Originally Posted by Bradley55
A) E(U) = 490+510 = 1000? combined mean = 1000?

b) Problem nowhere states anything about a normal curve or independent variables. So what should i do?

im still lost on b and c

You need to get clarification from your instructor (who will probably sat to make those assumptions). Assuming independence, the standard deviation is (as the formula I gave in my previous reply clearly says) $\sqrt{95^2 + 105^2}$.
• Jan 11th 2009, 08:35 PM
So now that I have the combined mean and combined standard deviation, can i just do another normal cdf for C?

normalcdf(1400,9999999,1000,141.59)
• Jan 11th 2009, 08:48 PM
mr fantastic
Quote:

Originally Posted by Bradley55
So now that I have the combined mean and combined standard deviation, can i just do another normal cdf for C?
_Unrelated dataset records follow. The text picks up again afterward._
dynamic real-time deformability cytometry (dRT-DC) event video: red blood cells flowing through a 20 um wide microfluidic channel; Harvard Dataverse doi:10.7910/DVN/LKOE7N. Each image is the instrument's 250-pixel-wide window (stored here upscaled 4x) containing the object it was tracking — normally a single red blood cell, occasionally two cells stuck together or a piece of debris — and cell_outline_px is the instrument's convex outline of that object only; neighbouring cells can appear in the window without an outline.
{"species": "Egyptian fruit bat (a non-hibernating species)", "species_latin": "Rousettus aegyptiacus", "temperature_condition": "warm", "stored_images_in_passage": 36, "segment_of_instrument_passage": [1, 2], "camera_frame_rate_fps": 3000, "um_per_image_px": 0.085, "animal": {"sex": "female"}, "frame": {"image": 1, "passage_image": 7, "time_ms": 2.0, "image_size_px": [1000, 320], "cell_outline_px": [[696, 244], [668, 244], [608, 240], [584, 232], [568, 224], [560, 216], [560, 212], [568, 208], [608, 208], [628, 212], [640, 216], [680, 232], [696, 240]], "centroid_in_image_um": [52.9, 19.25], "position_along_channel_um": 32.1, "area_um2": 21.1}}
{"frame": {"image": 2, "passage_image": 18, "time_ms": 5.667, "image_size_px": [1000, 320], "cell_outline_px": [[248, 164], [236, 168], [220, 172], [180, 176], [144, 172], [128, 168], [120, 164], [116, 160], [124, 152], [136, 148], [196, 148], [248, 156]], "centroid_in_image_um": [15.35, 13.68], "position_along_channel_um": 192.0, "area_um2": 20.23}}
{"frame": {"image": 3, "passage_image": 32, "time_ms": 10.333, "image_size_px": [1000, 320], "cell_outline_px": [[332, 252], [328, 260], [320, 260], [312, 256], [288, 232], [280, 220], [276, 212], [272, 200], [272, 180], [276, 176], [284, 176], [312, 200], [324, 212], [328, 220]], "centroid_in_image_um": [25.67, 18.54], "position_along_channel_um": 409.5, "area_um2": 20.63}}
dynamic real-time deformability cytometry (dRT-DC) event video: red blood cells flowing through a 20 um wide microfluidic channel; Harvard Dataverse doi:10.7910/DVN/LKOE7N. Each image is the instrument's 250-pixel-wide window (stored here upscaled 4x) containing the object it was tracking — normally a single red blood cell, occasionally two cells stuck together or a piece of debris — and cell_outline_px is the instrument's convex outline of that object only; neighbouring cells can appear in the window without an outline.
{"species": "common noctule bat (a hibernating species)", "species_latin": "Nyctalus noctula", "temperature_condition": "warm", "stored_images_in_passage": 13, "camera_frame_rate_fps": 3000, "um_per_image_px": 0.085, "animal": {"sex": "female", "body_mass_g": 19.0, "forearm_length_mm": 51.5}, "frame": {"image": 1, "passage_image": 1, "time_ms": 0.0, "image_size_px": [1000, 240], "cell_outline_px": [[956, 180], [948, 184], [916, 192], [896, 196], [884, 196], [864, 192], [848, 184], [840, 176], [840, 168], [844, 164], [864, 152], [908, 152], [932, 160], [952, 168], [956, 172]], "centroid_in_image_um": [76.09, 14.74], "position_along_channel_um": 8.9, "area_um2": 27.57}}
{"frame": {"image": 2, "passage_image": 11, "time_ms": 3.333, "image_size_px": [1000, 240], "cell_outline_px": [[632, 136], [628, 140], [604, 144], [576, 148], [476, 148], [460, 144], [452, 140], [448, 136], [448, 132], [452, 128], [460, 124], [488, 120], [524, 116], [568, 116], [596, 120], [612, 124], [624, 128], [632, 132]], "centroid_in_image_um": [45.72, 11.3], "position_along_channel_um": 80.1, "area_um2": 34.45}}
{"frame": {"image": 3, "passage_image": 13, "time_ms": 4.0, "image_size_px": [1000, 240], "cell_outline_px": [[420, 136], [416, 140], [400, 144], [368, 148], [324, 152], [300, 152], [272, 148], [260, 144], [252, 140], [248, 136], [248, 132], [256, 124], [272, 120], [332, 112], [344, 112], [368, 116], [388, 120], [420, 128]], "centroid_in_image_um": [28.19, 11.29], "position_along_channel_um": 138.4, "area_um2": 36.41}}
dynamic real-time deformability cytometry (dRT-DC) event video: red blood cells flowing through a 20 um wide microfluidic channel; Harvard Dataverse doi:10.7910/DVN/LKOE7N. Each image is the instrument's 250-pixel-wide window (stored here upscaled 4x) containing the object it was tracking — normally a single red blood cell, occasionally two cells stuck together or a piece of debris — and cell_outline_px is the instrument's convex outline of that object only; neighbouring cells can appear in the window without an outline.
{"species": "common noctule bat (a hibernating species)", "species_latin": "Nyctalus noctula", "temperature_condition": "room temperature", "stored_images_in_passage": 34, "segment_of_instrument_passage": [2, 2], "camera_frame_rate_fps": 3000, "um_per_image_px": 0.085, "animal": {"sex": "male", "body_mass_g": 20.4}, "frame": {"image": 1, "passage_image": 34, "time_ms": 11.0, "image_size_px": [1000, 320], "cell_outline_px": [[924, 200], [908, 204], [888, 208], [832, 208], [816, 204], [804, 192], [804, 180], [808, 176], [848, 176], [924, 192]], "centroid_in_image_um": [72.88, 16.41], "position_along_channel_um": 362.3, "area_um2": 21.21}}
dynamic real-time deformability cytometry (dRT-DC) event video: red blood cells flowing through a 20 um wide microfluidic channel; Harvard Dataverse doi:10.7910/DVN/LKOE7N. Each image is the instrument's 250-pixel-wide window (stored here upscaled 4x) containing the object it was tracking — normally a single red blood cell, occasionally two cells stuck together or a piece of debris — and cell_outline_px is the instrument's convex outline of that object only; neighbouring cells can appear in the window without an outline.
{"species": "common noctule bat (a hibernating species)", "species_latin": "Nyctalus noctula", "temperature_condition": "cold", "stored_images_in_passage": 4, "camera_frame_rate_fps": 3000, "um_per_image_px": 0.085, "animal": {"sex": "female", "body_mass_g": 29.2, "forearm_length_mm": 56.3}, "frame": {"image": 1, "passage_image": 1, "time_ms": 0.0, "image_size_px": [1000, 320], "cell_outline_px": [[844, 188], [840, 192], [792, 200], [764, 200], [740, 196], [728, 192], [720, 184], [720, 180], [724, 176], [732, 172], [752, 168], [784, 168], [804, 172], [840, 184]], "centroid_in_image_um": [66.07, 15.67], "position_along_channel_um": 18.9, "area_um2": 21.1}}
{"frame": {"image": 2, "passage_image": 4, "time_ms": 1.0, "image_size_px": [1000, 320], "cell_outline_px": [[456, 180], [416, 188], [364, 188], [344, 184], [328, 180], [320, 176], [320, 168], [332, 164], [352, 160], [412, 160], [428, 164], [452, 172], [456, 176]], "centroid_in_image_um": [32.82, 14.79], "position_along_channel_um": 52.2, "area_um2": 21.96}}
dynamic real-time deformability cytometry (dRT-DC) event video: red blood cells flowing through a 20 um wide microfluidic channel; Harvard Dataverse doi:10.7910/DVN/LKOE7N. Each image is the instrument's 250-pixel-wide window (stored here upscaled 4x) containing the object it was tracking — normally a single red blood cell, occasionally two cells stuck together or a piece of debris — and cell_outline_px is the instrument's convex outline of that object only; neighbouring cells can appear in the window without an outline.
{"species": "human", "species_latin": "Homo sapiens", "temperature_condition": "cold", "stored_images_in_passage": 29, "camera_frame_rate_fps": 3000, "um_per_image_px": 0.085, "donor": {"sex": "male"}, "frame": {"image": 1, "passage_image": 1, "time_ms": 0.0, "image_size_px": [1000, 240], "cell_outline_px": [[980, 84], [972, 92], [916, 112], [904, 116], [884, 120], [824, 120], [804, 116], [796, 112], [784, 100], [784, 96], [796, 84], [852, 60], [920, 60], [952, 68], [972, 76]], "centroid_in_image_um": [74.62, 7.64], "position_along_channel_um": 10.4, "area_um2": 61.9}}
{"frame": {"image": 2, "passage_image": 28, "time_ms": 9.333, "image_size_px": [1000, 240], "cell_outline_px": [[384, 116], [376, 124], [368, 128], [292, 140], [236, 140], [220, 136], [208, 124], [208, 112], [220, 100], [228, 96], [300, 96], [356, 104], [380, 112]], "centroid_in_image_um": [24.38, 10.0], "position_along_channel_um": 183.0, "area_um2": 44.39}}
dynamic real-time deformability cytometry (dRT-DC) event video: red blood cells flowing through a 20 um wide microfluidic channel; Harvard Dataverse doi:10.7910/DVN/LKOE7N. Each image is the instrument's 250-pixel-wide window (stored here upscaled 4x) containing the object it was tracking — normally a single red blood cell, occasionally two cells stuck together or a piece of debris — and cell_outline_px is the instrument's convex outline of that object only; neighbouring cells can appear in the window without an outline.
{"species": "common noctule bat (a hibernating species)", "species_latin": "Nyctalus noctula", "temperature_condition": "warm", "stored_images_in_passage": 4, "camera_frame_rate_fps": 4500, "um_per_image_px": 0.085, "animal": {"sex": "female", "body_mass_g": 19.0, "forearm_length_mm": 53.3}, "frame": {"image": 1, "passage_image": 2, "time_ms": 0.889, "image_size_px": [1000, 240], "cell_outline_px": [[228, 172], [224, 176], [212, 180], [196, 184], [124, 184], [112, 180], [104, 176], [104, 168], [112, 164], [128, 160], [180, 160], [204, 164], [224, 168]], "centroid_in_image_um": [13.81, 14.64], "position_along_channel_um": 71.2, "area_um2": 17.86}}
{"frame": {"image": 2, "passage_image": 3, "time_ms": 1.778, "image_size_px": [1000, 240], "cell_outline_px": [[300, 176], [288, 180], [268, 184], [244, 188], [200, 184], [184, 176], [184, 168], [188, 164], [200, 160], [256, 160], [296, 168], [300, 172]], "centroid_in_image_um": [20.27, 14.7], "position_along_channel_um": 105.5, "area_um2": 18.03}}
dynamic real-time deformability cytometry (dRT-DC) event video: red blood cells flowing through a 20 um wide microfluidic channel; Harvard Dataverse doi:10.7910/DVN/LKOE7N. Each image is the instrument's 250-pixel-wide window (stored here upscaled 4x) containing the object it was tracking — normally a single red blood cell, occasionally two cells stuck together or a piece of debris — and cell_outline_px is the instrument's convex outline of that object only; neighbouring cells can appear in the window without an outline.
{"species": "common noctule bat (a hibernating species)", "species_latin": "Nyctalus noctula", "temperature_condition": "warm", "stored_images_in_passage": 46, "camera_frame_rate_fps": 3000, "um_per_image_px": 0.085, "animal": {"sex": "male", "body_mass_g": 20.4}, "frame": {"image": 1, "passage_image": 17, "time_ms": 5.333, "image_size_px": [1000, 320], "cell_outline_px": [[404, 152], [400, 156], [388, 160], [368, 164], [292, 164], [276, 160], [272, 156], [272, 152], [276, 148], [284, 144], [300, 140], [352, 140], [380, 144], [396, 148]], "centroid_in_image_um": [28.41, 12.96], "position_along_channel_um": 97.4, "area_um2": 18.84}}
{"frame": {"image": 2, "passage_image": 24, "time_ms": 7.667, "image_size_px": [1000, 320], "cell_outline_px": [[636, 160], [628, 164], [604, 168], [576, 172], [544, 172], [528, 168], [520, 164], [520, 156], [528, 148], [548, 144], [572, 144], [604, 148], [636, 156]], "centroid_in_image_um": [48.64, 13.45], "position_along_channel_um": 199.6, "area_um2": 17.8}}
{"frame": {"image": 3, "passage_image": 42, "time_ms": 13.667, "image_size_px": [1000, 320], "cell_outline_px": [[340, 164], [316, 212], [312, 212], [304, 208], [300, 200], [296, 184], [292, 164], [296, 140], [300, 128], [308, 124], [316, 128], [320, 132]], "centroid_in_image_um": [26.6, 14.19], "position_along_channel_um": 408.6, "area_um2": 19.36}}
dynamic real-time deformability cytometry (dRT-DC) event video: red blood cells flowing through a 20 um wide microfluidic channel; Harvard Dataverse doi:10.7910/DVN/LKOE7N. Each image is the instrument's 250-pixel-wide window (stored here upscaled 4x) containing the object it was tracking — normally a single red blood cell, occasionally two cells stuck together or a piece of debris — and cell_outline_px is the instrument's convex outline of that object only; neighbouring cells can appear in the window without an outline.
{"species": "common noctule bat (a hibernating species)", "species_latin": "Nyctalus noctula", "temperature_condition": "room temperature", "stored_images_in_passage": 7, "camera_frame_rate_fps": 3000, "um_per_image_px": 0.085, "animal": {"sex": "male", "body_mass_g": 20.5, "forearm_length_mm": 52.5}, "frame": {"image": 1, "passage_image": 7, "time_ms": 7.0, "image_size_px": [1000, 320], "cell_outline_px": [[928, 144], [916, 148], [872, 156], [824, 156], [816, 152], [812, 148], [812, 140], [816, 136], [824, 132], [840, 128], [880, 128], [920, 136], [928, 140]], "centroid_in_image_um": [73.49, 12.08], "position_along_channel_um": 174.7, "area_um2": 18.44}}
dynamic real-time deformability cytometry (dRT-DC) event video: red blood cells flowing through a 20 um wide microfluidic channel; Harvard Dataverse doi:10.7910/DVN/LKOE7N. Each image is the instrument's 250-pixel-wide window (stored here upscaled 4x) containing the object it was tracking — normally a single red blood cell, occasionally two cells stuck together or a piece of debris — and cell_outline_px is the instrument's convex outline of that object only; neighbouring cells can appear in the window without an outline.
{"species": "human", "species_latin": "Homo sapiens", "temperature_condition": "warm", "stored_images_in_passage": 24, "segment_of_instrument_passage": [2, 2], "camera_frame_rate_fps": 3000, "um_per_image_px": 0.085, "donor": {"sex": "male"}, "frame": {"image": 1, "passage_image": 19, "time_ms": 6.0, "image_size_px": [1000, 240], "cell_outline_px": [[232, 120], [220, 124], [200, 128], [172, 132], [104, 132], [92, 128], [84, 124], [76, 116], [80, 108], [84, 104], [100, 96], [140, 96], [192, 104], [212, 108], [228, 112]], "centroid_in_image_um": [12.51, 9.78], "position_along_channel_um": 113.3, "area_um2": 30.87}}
normalcdf(1400,9999999,1000,141.59)

Yes. And actually sd = 141.60 if you're going to use 2 decimal place accuracy.
• Jan 11th 2009, 09:06 PM
.0023 or .23% that one of these students achieves a combined score of 1400 or better!

Woot. You should teach at my school.
• Jan 11th 2009, 09:21 PM
mr fantastic
Quote:

Originally Posted by Bradley55
.0023 or .23% that one of these students achieves a combined score of 1400 or better!

Woot. You should teach at my school.

I don't have the patience to teach. When I do teach it is to small children - they are still full of wonder, treat you with respect and awe, and don't worry about getting into medicine or law school when they leave school.
• Jan 11th 2009, 09:24 PM
mr fantastic
Quote:

Originally Posted by Bradley55
.0023 or .23% that one of these students achieves a combined score of 1400 or better!

Woot. You should teach at my school.

If you're rounding to 4 decimal places then it's 0.0024.